There has, of course, been the wholesale disruption to the lives of colleagues, including home-working, home-schooling and the general anxiety experienced by all in these unprecedented times. Taking all this into account, it’s clear they have achieved truly remarkable things!
Essential to the smooth introduction of these new arrangements has been the willingness of everyone to do what has been needed, often leaving their comfort zones with the sole aim of serving our local community.
As we hopefully see our country emerge from the worst, I believe it’s time to think about how this tragedy has resulted in at least some positives.
The government has stated its commitment to build on the work done by councils up and down the country with homelessness, to ‘bring people in’. But we – like, I am sure, others – were already ‘on the case’.
This experience has given us the opportunity to engage people we previously we were unable to. We are hopeful we can really turn lives around for the better.
The new make-shift hostel for street homeless has been a huge success. The residents have established a new community. Having been in group self-isolation for many weeks now, they have come together in the most positive way, voluntarily landscaping the gardens and engaging in group activities.

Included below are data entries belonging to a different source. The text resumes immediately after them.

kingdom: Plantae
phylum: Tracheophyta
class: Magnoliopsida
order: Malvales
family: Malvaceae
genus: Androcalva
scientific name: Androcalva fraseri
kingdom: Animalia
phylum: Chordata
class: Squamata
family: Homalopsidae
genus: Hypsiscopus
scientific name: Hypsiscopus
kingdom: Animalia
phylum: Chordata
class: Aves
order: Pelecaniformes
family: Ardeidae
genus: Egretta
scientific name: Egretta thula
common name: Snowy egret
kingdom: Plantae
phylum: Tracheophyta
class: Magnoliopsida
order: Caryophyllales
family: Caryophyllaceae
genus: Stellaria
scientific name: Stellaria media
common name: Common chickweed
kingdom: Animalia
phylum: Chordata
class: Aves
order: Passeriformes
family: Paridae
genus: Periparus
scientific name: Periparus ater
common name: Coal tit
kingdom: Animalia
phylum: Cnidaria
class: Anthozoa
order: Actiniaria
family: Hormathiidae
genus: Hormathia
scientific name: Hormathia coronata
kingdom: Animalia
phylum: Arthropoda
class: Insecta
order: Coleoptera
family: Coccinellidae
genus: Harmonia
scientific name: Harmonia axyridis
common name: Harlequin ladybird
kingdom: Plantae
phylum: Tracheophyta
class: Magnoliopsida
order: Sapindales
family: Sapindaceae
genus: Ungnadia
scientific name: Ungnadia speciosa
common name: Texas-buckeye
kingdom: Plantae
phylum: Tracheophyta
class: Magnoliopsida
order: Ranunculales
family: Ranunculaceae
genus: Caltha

“A recent staff survey showed that most have seen the benefits of less travel and a better work-life balance”
Our aim now is to support them into permanent, self-contained accommodation and use the lessons learned to help more people in a similar way.
The enforced home-working for our staff has also enabled us, like countless other organisations, to accelerate our planned vision for more agile working and digital connectivity.
After a few hitches initially, we have our remote-working arrangements running smoothly and effectively. A recent staff survey showed that most have seen the benefits of less travel and a better work-life balance. Moving forward, now is the time to harness these achievements.
I, like everyone, have applauded our amazing NHS workers and carers from the safety of my doorstep. But let us not forget our own housing heroes’ commitment and continued willingness to ‘go the extra mile’.